What the task asks — Scan the records below and copy every line that contains the string "Kotlin".

Data excerpts —

┄┄┄┄┄┄┄┄┄┄

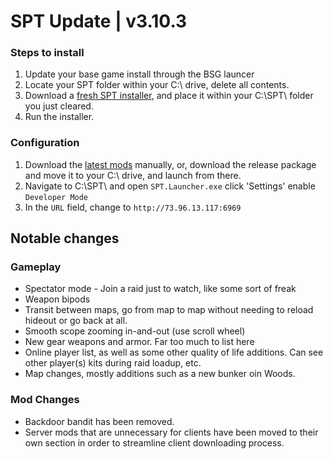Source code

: # SPT Update | v3.10.3

### Steps to install
1. Update your base game install through the BSG launcer
2. Locate your SPT folder within your C:\ drive, delete all contents.
3. Download a [fresh SPT installer](https://sp-tarkov.com/#download), and place it within your C:\SPT\ folder you just cleared.
4. Run the installer.
### Configuration
1. Download the [latest mods](https://github.com/werlior/The-Boys/blob/main/README.md) manually, or, download the release package and move it to your C:\ drive, and launch from there.
2. Navigate to C:\SPT\ and open `SPT.Launcher.exe` click 'Settings' enable `Developer Mode` 
3. In the `URL` field, change to `http://73.96.13.117:6969`




## Notable changes
### Gameplay
- Spectator mode - Join a raid just to watch, like some sort of freak
- Weapon bipods
- Transit between maps, go from map to map without needing to reload hideout or go back at all.
- Smooth scope zooming in-and-out (use scroll wheel)
- New gear weapons and armor. Far too much to list here
- Online player list, as well as some other quality of life additions. Can see other player(s) kits during raid loadup, etc.
- Map changes, mostly additions such as a new bunker oin Woods.

### Mod Changes
- Backdoor bandit has been removed.
- Server mods that are unnecessary for clients have been moved to their own section in order to streamline client downloading process.
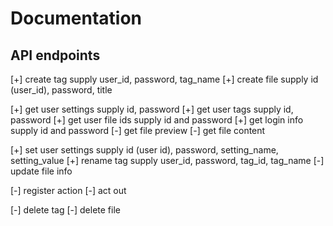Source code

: # Documentation

## API endpoints
[+] create tag
    supply user_id, password, tag_name
[+] create file
    supply id (user_id), password, title

[+] get user settings
    supply id, password
[+] get user tags
    supply id, password
[+] get user file ids
    supply id and password
[+] get login info
    supply id and password
[-] get file preview
[-] get file content

[+] set user settings
    supply id (user id), password, setting_name, setting_value
[+] rename tag
    supply user_id, password, tag_id, tag_name
[-] update file info

[-] register action
[-] act out

[-] delete tag
[-] delete file
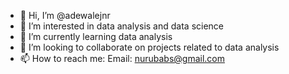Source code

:- 👋 Hi, I’m @adewalejnr
- 👀 I’m interested in data analysis and data science
- 🌱 I’m currently learning data analysis
- 💞️ I’m looking to collaborate on projects related to data analysis
- 📫 How to reach me: Email: nurubabs@gmail.com

<!---
adewalejnr/adewalejnr is a ✨ special ✨ repository because its `README.md` (this file) appears on your GitHub profile.
You can click the Preview link to take a look at your changes.
--->
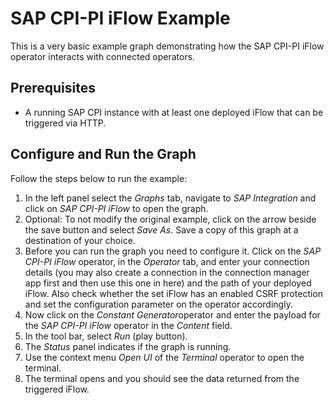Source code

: <!-- loiod9c6de7253fe4a15afddce12eb4c7745 -->

# SAP CPI-PI iFlow Example

This is a very basic example graph demonstrating how the SAP CPI-PI iFlow operator interacts with connected operators.



## Prerequisites

-   A running SAP CPI instance with at least one deployed iFlow that can be triggered via HTTP.




<a name="loiod9c6de7253fe4a15afddce12eb4c7745__section_itp_js5_bgb"/>

## Configure and Run the Graph

Follow the steps below to run the example:

1.  In the left panel select the *Graphs* tab, navigate to *SAP Integration* and click on *SAP CPI-PI iFlow* to open the graph.
2.  Optional: To not modify the original example, click on the arrow beside the save button and select *Save As*. Save a copy of this graph at a destination of your choice.
3.  Before you can run the graph you need to configure it. Click on the *SAP CPI-PI iFlow* operator, in the *Operator* tab, and enter your connection details \(you may also create a connection in the connection manager app first and then use this one in here\) and the path of your deployed iFlow. Also check whether the set iFlow has an enabled CSRF protection and set the configuration parameter on the operator accordingly.
4.  Now click on the *Constant Generator*operator and enter the payload for the *SAP CPI-PI iFlow* operator in the *Content* field.
5.  In the tool bar, select *Run* \(play button\).
6.  The *Status* panel indicates if the graph is running.
7.  Use the context menu *Open UI* of the *Terminal* operator to open the terminal.
8.  The terminal opens and you should see the data returned from the triggered iFlow.

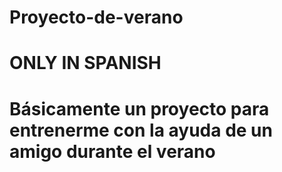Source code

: # Proyecto-de-verano

# ONLY IN SPANISH

# Básicamente un proyecto para entrenerme con la ayuda de un amigo durante el verano
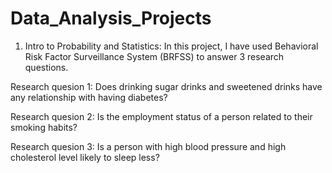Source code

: # Data_Analysis_Projects

1. Intro to Probability and Statistics: In this project, I have used Behavioral Risk Factor Surveillance System (BRFSS) to answer 3 research questions.

  Research quesion 1: 
  Does drinking sugar drinks and sweetened drinks have any relationship with having diabetes?

  Research quesion 2: 
  Is the employment status of a person related to their smoking habits?

  Research quesion 3: 
  Is a person with high blood pressure and high cholesterol level likely to sleep less?

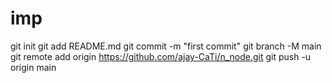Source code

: # imp

git init
git add README.md
git commit -m "first commit"
git branch -M main
git remote add origin https://github.com/ajay-CaTi/n_node.git
git push -u origin main
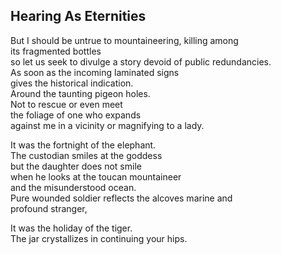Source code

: Hearing As Eternities
---------------------
But I should be untrue to mountaineering, killing among  
its fragmented bottles  
so let us seek to divulge a story devoid of public redundancies.  
As soon as the incoming laminated signs  
gives the historical indication.  
Around the taunting pigeon holes.  
Not to rescue or even meet  
the foliage of one who expands  
against me in a vicinity or magnifying to a lady.  
  
It was the fortnight of the elephant.  
The custodian smiles at the goddess  
but the daughter does not smile  
when he looks at the toucan mountaineer  
and the misunderstood ocean.  
Pure wounded soldier reflects the alcoves marine and  
profound stranger,  
  
It was the holiday of the tiger.  
The jar crystallizes in continuing your hips.  
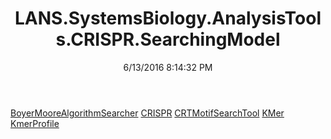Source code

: ﻿---
title: LANS.SystemsBiology.AnalysisTools.CRISPR.SearchingModel
date: 6/13/2016 8:14:32 PM
---

[BoyerMooreAlgorithmSearcher](T-LANS.SystemsBiology.AnalysisTools.CRISPR.SearchingModel.BoyerMooreAlgorithmSearcher.html)
[CRISPR](T-LANS.SystemsBiology.AnalysisTools.CRISPR.SearchingModel.CRISPR.html)
[CRTMotifSearchTool](T-LANS.SystemsBiology.AnalysisTools.CRISPR.SearchingModel.CRTMotifSearchTool.html)
[KMer](T-LANS.SystemsBiology.AnalysisTools.CRISPR.SearchingModel.KMer.html)
[KmerProfile](T-LANS.SystemsBiology.AnalysisTools.CRISPR.SearchingModel.KmerProfile.html)
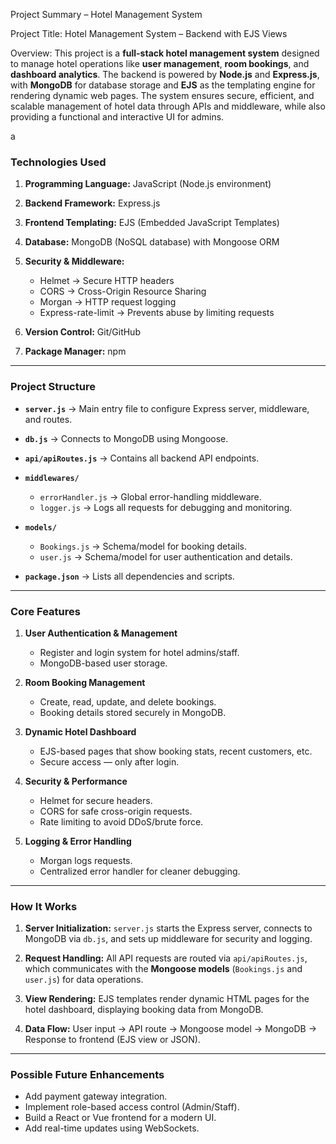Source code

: 
Project Summary – Hotel Management System

Project Title:
Hotel Management System – Backend with EJS Views

Overview:
This project is a **full-stack hotel management system** designed to manage hotel operations like **user management**, **room bookings**, and **dashboard analytics**. The backend is powered by **Node.js** and **Express.js**, with **MongoDB** for database storage and **EJS** as the templating engine for rendering dynamic web pages.
The system ensures secure, efficient, and scalable management of hotel data through APIs and middleware, while also providing a functional and interactive UI for admins.

a

### **Technologies Used**

1. **Programming Language:** JavaScript (Node.js environment)
2. **Backend Framework:** Express.js
3. **Frontend Templating:** EJS (Embedded JavaScript Templates)
4. **Database:** MongoDB (NoSQL database) with Mongoose ORM
5. **Security & Middleware:**

   * Helmet → Secure HTTP headers
   * CORS → Cross-Origin Resource Sharing
   * Morgan → HTTP request logging
   * Express-rate-limit → Prevents abuse by limiting requests
6. **Version Control:** Git/GitHub
7. **Package Manager:** npm

---

### **Project Structure**

* **`server.js`** → Main entry file to configure Express server, middleware, and routes.
* **`db.js`** → Connects to MongoDB using Mongoose.
* **`api/apiRoutes.js`** → Contains all backend API endpoints.
* **`middlewares/`**

  * `errorHandler.js` → Global error-handling middleware.
  * `logger.js` → Logs all requests for debugging and monitoring.
* **`models/`**

  * `Bookings.js` → Schema/model for booking details.
  * `user.js` → Schema/model for user authentication and details.
* **`package.json`** → Lists all dependencies and scripts.

---

### **Core Features**

1. **User Authentication & Management**

   * Register and login system for hotel admins/staff.
   * MongoDB-based user storage.
2. **Room Booking Management**

   * Create, read, update, and delete bookings.
   * Booking details stored securely in MongoDB.
3. **Dynamic Hotel Dashboard**

   * EJS-based pages that show booking stats, recent customers, etc.
   * Secure access — only after login.
4. **Security & Performance**

   * Helmet for secure headers.
   * CORS for safe cross-origin requests.
   * Rate limiting to avoid DDoS/brute force.
5. **Logging & Error Handling**

   * Morgan logs requests.
   * Centralized error handler for cleaner debugging.

---

### **How It Works**

1. **Server Initialization:**
   `server.js` starts the Express server, connects to MongoDB via `db.js`, and sets up middleware for security and logging.

2. **Request Handling:**
   All API requests are routed via `api/apiRoutes.js`, which communicates with the **Mongoose models** (`Bookings.js` and `user.js`) for data operations.

3. **View Rendering:**
   EJS templates render dynamic HTML pages for the hotel dashboard, displaying booking data from MongoDB.

4. **Data Flow:**
   User input → API route → Mongoose model → MongoDB → Response to frontend (EJS view or JSON).

---

### **Possible Future Enhancements**

* Add payment gateway integration.
* Implement role-based access control (Admin/Staff).
* Build a React or Vue frontend for a modern UI.
* Add real-time updates using WebSockets.



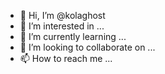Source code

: - 👋 Hi, I’m @kolaghost
- 👀 I’m interested in ...
- 🌱 I’m currently learning ...
- 💞️ I’m looking to collaborate on ...
- 📫 How to reach me ...

<!---
kolaghost/kolaghost is a ✨ special ✨ repository because its `README.md` (this file) appears on your GitHub profile.
You can click the Preview link to take a look at your changes.
--->
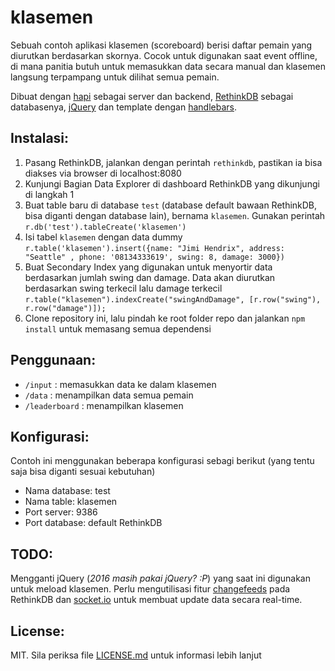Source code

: # klasemen

Sebuah contoh aplikasi klasemen (scoreboard) berisi daftar pemain yang diurutkan berdasarkan skornya. Cocok untuk digunakan saat event offline, di mana panitia butuh untuk memasukkan data secara manual dan klasemen langsung terpampang untuk dilihat semua pemain.

Dibuat dengan [hapi](http://www.hapijs.com) sebagai server dan backend, [RethinkDB](http://www.rethinkdb.com) sebagai databasenya, [jQuery](http://www.jquery.com) dan template dengan [handlebars](http://handlebarsjs.com).

## Instalasi:

1. Pasang RethinkDB, jalankan dengan perintah `rethinkdb`, pastikan ia bisa diakses via browser di localhost:8080
2. Kunjungi Bagian Data Explorer di dashboard RethinkDB yang dikunjungi di langkah 1
3. Buat table baru di database `test` (database default bawaan RethinkDB, bisa diganti dengan database lain), bernama `klasemen`. Gunakan perintah `r.db('test').tableCreate('klasemen')`
4. Isi tabel `klasemen` dengan data dummy `r.table('klasemen').insert({name: "Jimi Hendrix", address: "Seattle" , phone: '08134333619', swing: 8, damage: 3000})`
5. Buat Secondary Index yang digunakan untuk menyortir data berdasarkan jumlah swing dan damage. Data akan diurutkan berdasarkan swing terkecil lalu damage terkecil `r.table("klasemen").indexCreate("swingAndDamage", [r.row("swing"), r.row("damage")]);`
6. Clone repository ini, lalu pindah ke root folder repo dan jalankan `npm install` untuk memasang semua dependensi

## Penggunaan:

- `/input` : memasukkan data ke dalam klasemen
- `/data` : menampilkan data semua pemain
- `/leaderboard` : menampilkan klasemen

## Konfigurasi:

Contoh ini menggunakan beberapa konfigurasi sebagi berikut (yang tentu saja bisa diganti sesuai kebutuhan)

- Nama database: test
- Nama table: klasemen
- Port server: 9386
- Port database: default RethinkDB

## TODO:

Mengganti jQuery (*2016 masih pakai jQuery? :P*) yang saat ini digunakan untuk meload klasemen. Perlu mengutilisasi fitur [changefeeds](https://rethinkdb.com/docs/changefeeds/javascript/) pada RethinkDB dan [socket.io](http://www.socket.io) untuk membuat update data secara real-time.

## License:

MIT. Sila periksa file [LICENSE.md](LICENSE.md) untuk informasi lebih lanjut
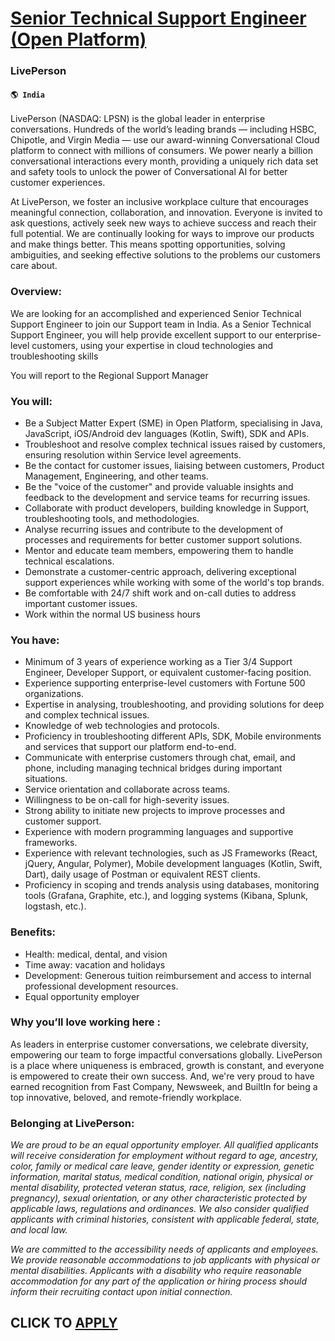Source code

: # [Senior Technical Support Engineer (Open Platform)](https://www.remotewlb.com/apply/senior-technical-support-engineer-open-platform)  
### LivePerson  
#### `🌎 India`  

LivePerson (NASDAQ: LPSN) is the global leader in enterprise conversations. Hundreds of the world’s leading brands — including HSBC, Chipotle, and Virgin Media — use our award-winning Conversational Cloud platform to connect with millions of consumers. We power nearly a billion conversational interactions every month, providing a uniquely rich data set and safety tools to unlock the power of Conversational AI for better customer experiences.

At LivePerson, we foster an inclusive workplace culture that encourages meaningful connection, collaboration, and innovation. Everyone is invited to ask questions, actively seek new ways to achieve success and reach their full potential. We are continually looking for ways to improve our products and make things better. This means spotting opportunities, solving ambiguities, and seeking effective solutions to the problems our customers care about.

### Overview:

We are looking for an accomplished and experienced Senior Technical Support Engineer to join our Support team in India. As a Senior Technical Support Engineer, you will help provide excellent support to our enterprise-level customers, using your expertise in cloud technologies and troubleshooting skills

You will report to the Regional Support Manager

### You will:

  * Be a Subject Matter Expert (SME) in Open Platform, specialising in Java, JavaScript, iOS/Android dev languages (Kotlin, Swift), SDK and APIs.
  * Troubleshoot and resolve complex technical issues raised by customers, ensuring resolution within Service level agreements.
  * Be the contact for customer issues, liaising between customers, Product Management, Engineering, and other teams.
  * Be the "voice of the customer" and provide valuable insights and feedback to the development and service teams for recurring issues.
  * Collaborate with product developers, building knowledge in Support, troubleshooting tools, and methodologies.
  * Analyse recurring issues and contribute to the development of processes and requirements for better customer support solutions.
  * Mentor and educate team members, empowering them to handle technical escalations.
  * Demonstrate a customer-centric approach, delivering exceptional support experiences while working with some of the world's top brands.
  * Be comfortable with 24/7 shift work and on-call duties to address important customer issues.
  * Work within the normal US business hours

### You have:

  * Minimum of 3 years of experience working as a Tier 3/4 Support Engineer, Developer Support, or equivalent customer-facing position.
  * Experience supporting enterprise-level customers with Fortune 500 organizations.
  * Expertise in analysing, troubleshooting, and providing solutions for deep and complex technical issues.
  * Knowledge of web technologies and protocols.
  * Proficiency in troubleshooting different APIs, SDK, Mobile environments and services that support our platform end-to-end.
  * Communicate with enterprise customers through chat, email, and phone, including managing technical bridges during important situations.
  * Service orientation and collaborate across teams.
  * Willingness to be on-call for high-severity issues.
  * Strong ability to initiate new projects to improve processes and customer support.
  * Experience with modern programming languages and supportive frameworks.
  * Experience with relevant technologies, such as JS Frameworks (React, jQuery, Angular, Polymer), Mobile development languages (Kotlin, Swift, Dart), daily usage of Postman or equivalent REST clients.
  * Proficiency in scoping and trends analysis using databases, monitoring tools (Grafana, Graphite, etc.), and logging systems (Kibana, Splunk, logstash, etc.).

### Benefits:

  * Health: medical, dental, and vision
  * Time away: vacation and holidays
  * Development: Generous tuition reimbursement and access to internal professional development resources.
  * Equal opportunity employer

### Why you’ll love working here **:**

As leaders in enterprise customer conversations, we celebrate diversity, empowering our team to forge impactful conversations globally. LivePerson is a place where uniqueness is embraced, growth is constant, and everyone is empowered to create their own success. And, we're very proud to have earned recognition from Fast Company, Newsweek, and BuiltIn for being a top innovative, beloved, and remote-friendly workplace.

### Belonging at LivePerson:

_We are proud to be an equal opportunity employer. All qualified applicants will receive consideration for employment without regard to age, ancestry, color, family or medical care leave, gender identity or expression, genetic information, marital status, medical condition, national origin, physical or mental disability, protected veteran status, race, religion, sex (including pregnancy), sexual orientation, or any other characteristic protected by applicable laws, regulations and ordinances. We also consider qualified applicants with criminal histories, consistent with applicable federal, state, and local law._

 _We are committed to the accessibility needs of applicants and employees. We provide reasonable accommodations to job applicants with physical or mental disabilities. Applicants with a disability who require reasonable accommodation for any part of the application or hiring process should inform their recruiting contact upon initial connection._

  
## CLICK TO [APPLY](https://www.remotewlb.com/apply/senior-technical-support-engineer-open-platform)

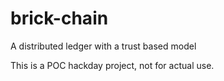 # brick-chain
A distributed ledger with a trust based model

This is a POC hackday project, not for actual use.
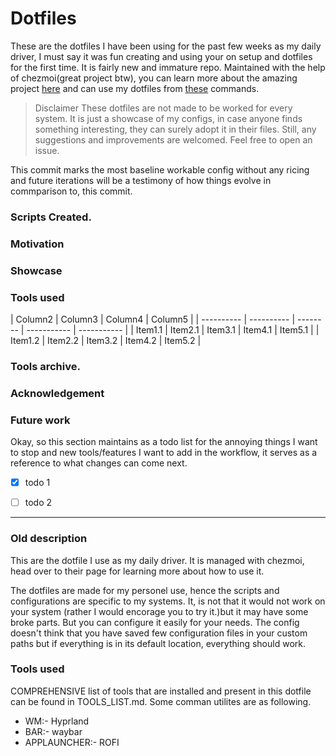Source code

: # Dotfiles

These are the dotfiles I have been using for the past few weeks as my daily driver, I must say it was fun
creating and using your on setup and dotfiles for the first time. It is fairly new and 
immature repo. Maintained with the help of chezmoi(great project btw), you can learn more about the amazing
project [here](https://www.chezmoi.io) and can use my dotfiles from [these](https://www.chezmoi.io/user-guide/daily-operations/#install-chezmoi-and-your-dotfiles-on-a-new-machine-with-a-single-command) commands.

> Disclaimer
These dotfiles are not made to be worked for every system. It is just a showcase of my configs, in case
anyone finds something interesting, they can surely adopt it in their files. Still, any suggestions and
improvements are welcomed. Feel free to open an issue.

This commit marks the most baseline workable config without any ricing and future iterations will be a
testimony of how things evolve in commparison to, this commit.

### Scripts Created.
### Motivation
### Showcase
### Tools used
| Column2 | Column3 | Column4 | Column5 |
| ---------- | ---------- | -------- | ----------- | ----------- |
| Item1.1 | Item2.1 | Item3.1 | Item4.1 | Item5.1 |
| Item1.2 | Item2.2 | Item3.2 | Item4.2 | Item5.2 |
### Tools archive.
### Acknowledgement
### Future work

Okay, so this section maintains as a todo list for the annoying things I want to stop and new tools/features
I want to add in the workflow, it serves as a reference to what changes can come next.
- [x] todo 1
- [ ] todo 2


---
### Old description
This are the dotfile I use as my daily driver. It is managed with chezmoi, head over
to their page for learning more about how to use it.

The dotfiles are made for my personel use, hence the scripts and configurations are 
specific to my systems. It, is not that it would not work on your system (rather
I would encorage you to try it.)but it may have some broke parts. But you can configure 
it easily for your needs. The config doesn't think that you have saved few configuration files
in your custom paths but if everything is in its default location, everything should work.

### Tools used
COMPREHENSIVE list of tools that are installed and present in this dotfile can be found in 
TOOLS_LIST.md. Some comman utilites are as following.
- WM:- Hyprland
- BAR:- waybar
- APPLAUNCHER:- ROFI

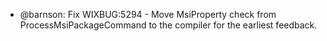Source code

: * @barnson: Fix WIXBUG:5294 - Move MsiProperty check from 
  ProcessMsiPackageCommand to the compiler for the earliest feedback.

┄┄┄┄┄┄┄┄┄┄

Task response —
  * Be a Subject Matter Expert (SME) in Open Platform, specialising in Java, JavaScript, iOS/Android dev languages (Kotlin, Swift), SDK and APIs.
  * Experience with relevant technologies, such as JS Frameworks (React, jQuery, Angular, Polymer), Mobile development languages (Kotlin, Swift, Dart), daily usage of Postman or equivalent REST clients.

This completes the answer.